等価交換的人間関係

人間関係にまで等価交換的な思考が浸透してしまっている。金を払ってるのだから、こんなに信用しているのだから、こんなに時間を割いてるのだから、こんなに愛してるのだから、こんなに頑張ってるのだから、等価となるものを寄こせ、返せ、と。だから満たされない時に損した気分になってしまう。

全ては等価交換であるべきだ、対価と同等の満足が得られて当然だ、と考える人は多い。等価交換では成り立たないものなんて世の中にはたくさんあるのに、そう思考するから満たされずに不満ばかりが蓄積されていく。そうして欲望が増大していき、また別のもので満たそうとしてしまう。
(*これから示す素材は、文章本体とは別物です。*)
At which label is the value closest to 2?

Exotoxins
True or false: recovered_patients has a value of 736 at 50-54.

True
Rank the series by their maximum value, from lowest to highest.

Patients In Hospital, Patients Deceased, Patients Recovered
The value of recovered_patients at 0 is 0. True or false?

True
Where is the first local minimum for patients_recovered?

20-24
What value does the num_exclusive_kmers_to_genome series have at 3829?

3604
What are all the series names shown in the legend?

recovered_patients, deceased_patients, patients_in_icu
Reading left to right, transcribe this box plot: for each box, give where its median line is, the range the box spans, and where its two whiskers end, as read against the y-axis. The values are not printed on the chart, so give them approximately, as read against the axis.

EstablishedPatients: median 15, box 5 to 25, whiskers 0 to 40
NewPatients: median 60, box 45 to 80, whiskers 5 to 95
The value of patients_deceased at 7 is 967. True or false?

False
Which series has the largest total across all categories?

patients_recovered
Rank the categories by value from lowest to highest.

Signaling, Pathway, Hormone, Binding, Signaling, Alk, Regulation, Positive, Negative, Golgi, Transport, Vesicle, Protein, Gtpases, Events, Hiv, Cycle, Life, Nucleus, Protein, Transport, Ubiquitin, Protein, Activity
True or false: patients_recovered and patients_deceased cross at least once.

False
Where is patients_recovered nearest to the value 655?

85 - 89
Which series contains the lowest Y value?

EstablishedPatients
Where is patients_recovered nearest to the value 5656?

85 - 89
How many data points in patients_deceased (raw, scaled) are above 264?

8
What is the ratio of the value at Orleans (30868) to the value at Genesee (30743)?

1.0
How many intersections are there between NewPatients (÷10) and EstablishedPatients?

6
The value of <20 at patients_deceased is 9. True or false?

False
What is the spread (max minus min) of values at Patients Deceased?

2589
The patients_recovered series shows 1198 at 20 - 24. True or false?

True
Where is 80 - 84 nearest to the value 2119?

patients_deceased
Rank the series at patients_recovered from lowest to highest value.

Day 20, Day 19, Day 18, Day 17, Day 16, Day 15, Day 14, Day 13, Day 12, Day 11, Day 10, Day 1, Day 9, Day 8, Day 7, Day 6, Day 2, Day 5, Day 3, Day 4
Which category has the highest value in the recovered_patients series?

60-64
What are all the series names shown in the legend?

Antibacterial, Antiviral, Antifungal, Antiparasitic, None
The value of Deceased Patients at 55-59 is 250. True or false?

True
つまり、みんな消費者的態度でしか人間関係や物事を考えられなくなってしまっている。そのスパイラルに入ると「損した」という不満を常に抱えることになってしまう。金を損した、時間を損した、手伝って損した、心配して損した、愛して損した…なんてね。それって本当に損得で考えることですか、と。

メディアなどに欲望を煽られ、消費を煽られ、それを満たそうと努力してきた結果が、今の等価交換的思考、消費者的思考に繋がっているのだと思う。だから「損をしたくない」「何かをしてもらって当然」という発想を、本当等価交換が当てはまらない人間関係や教育や医療にも求めてしまっている。

周りを見渡せばテレビでもネットでも雑誌でも「もっとモテる方法」「もっと愛される方法」「もっと綺麗になる方法」「もっと稼げる方法」「もっと楽になれる方法」なんて言葉が踊ってる。これは「現状あなたは損をしていますよ」という事を言っている。損をしたくないからみんなそれを手にしてしまう。